The circumstances envisaged could cover amongst others:
criminality falling below the thresholds set out in paragraph 398 of the Immigration Rules;
a very poor immigration history, such as where the person has repeatedly and deliberately breached the Immigration Rules."
14. I have taken into account that this policy envisages that countervailing circumstances may mean that it is appropriate to refuse leave and I have noted that the appellant has a poor immigration history; although, as also noted, this must be considered in the context that he was brought to the UK as a child, albeit unlawfully, in 2007 with the assistance of an agent.
15. I accept the appellant's evidence in his witness statement, which was not specifically disputed, that his family members from Bangladesh arranged his travel and he had no knowledge of anything and did not know any better as a child. Upon his arrival in the UK he lived with his uncle, who helped to financially maintain him. He subsequently met his wife, R B, in 2013, a British citizen, who has never been to Bangladesh. The genuineness of this relationship and the relationship with his child is not disputed. I have taken into account that there are mitigating factors for the appellant's behaviour including his young age and that he was relying on family relatives, albeit that he was an adult for some time in the UK prior to seeking to regularise his status.

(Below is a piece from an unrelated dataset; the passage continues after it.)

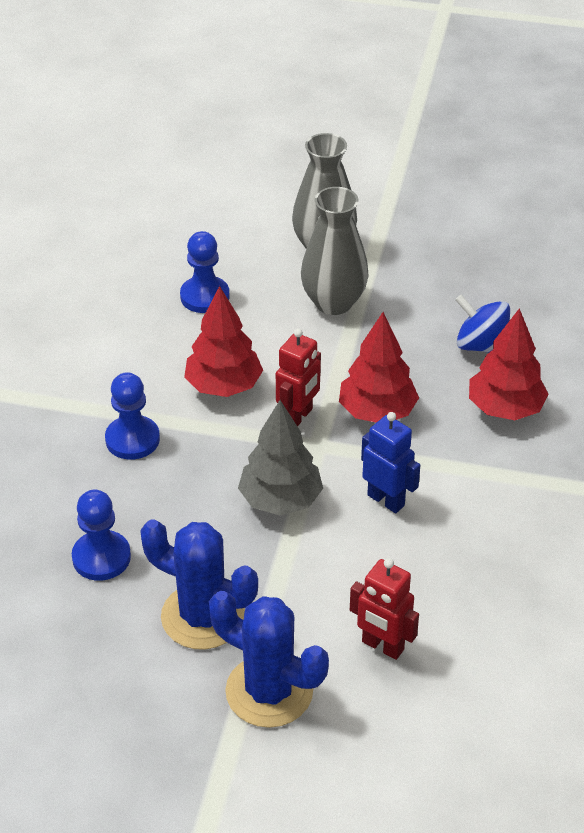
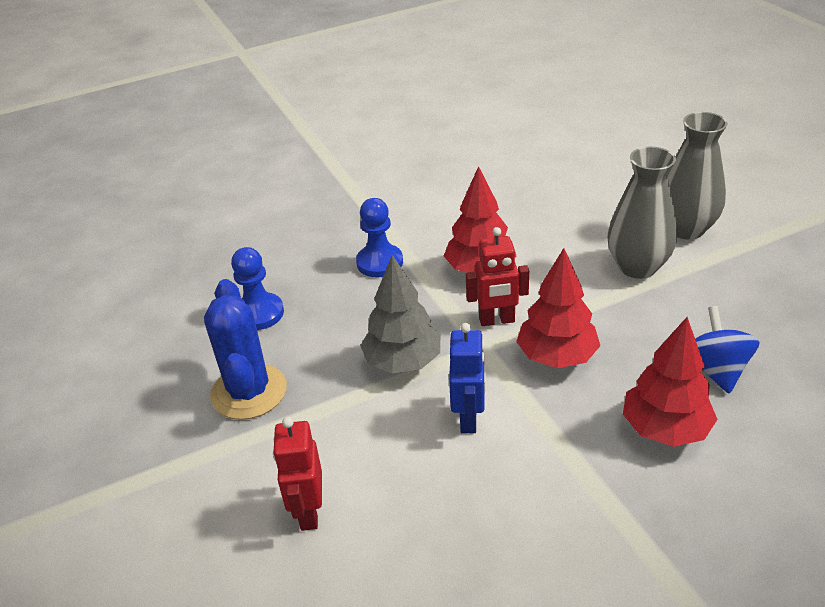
camera: 55 degrees right, 5 degrees down
blue pawn [180,231,229,313] -> none
blue cactus [209,591,329,728] -> none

16. I do take into account when considering reasonableness therefore the appellant's poor immigration history.
17. I have also considered that the appellant's wife is a British citizen and has never visited Bangladesh, let alone lived there. In all the circumstances therefore, even when the appellant's immigration history is taken into account, it would not be reasonable to expect the child to leave the UK and therefore paragraph EX.1. is met. In the alternative, if I am wrong I am satisfied that Section 117B(6)(b) applies and it would not be reasonable to expect the child to leave the UK.

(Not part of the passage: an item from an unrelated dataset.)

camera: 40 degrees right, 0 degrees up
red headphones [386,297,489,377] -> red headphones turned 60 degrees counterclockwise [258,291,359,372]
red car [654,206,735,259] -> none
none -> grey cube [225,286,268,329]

18. Considering the appellant's appeal outside of the Immigration Rules, I have considered the public interest question. Under Section 117A(2) I must have regard to the considerations listed in Section 117B, which I have as follows:
(a) Public interest in the maintenance of effective immigration control is engaged. (if I am wrong in relation to my consideration of Appendix FM, and EX.1).
(b) It was not disputed before me that the appellant can speak English and therefore there is no infringement of the English-speaking public interest.

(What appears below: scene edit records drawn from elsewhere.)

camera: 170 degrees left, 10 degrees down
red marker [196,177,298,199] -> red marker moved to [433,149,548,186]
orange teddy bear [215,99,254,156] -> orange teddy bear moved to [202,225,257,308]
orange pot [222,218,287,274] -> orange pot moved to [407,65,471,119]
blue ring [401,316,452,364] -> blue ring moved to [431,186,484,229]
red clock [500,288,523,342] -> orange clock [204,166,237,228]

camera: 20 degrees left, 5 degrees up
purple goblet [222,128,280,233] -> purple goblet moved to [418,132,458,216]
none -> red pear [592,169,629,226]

(c) However, I am satisfied that the economic interest is engaged as it has not been demonstrated that the appellant is financially independent at this point.
(d) I must attach little weight to the appellant's private life, which was established at a time when he was in the UK unlawfully.
19. However, having considered all the evidence in the round, together with the child's best interests which, I am satisfied, lie in remaining in the UK with both of his parents, the appellant's removal would be a disproportionate breach of Article 8.
Decision
The decision of the First-tier Tribunal contains an error of law and is set aside to the extent outlined above.
I remake the decision allowing the appellant's appeal under Appendix FM or, in the alternative, under Article 8 of the ECHR.


Direction Regarding Anonymity - Rule 14 of the Tribunal Procedure (Upper Tribunal) Rules 2008

Unless and until a Tribunal or court directs otherwise, no report of these proceedings or any form of publication thereof shall directly or indirectly identify the appellant. I have made such an anonymity order as this decision involves the circumstances of the appellant's minor child.